Turbo vs non-turbo: what is the difference

A turbocharger is an easy way to get a significant amount of extra power out of an engine.

It is, in essence, two fans connected by a rod, all encased in a housing. One of these fans sits in the airflow of the engine’s exhaust, while the other sits in the engine’s air intake. As the engine is revved, it produces more exhaust gases (put your hand near a car’s tailpipe to feel this effect). 

These gases spin the fan in the exhaust, which in turn spins the one in the intake, thereby dragging in more air and forcing it into the cylinders, giving more power.

However, turbocharging is not perfect, because while it draws in more air to the engine, it also means that more fuel is required to create the power increase, so a turbocharged engine will use more fuel than a naturally aspirated engine of the same size. 

In addition, turbocharging heats up the air, which makes it less dense, reducing the efficiency of the combustion process. 

That’s why manufacturers also fit intercoolers, which cool the compressed air after it leaves the turbo and before it enters the engine.

Turbo vs non-turbo: what is the difference

There’s also the issue of turbo ‘lag’. This occurs at low revs, because the engine isn’t revving hard enough and generating a big enough volume of exhaust gases to drive the turbo. 

Once revs reach a certain level (usually around 1600rpm) the turbo suddenly comes into operation, generating a surge of power, which can make the car tricky to drive. 

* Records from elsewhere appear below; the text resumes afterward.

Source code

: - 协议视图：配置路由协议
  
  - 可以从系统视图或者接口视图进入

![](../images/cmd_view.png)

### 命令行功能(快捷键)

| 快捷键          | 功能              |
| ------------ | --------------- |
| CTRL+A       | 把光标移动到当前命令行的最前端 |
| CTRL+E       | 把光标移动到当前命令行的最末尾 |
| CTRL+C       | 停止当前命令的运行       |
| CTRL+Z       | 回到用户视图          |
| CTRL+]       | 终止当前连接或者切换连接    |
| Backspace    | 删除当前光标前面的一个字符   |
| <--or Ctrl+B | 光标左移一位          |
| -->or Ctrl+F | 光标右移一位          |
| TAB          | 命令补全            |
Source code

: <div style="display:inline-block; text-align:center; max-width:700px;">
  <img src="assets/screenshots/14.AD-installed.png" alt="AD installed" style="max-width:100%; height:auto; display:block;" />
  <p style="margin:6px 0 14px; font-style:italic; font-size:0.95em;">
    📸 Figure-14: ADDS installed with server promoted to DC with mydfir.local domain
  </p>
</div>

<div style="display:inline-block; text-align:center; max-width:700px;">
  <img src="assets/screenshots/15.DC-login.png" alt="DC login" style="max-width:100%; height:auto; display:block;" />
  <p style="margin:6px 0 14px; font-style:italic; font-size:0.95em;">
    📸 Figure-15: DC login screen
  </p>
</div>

However, modern electrics have managed to compensate for this to a great extent.

Where turbocharging really wins is that it allows the use of smaller engines in common family hatchbacks. 

These can be boosted to generate the same power as a larger engine, but because they’re smaller they use less fuel than the larger motor. 

They are also much lighter than larger engines, further helping fuel economy.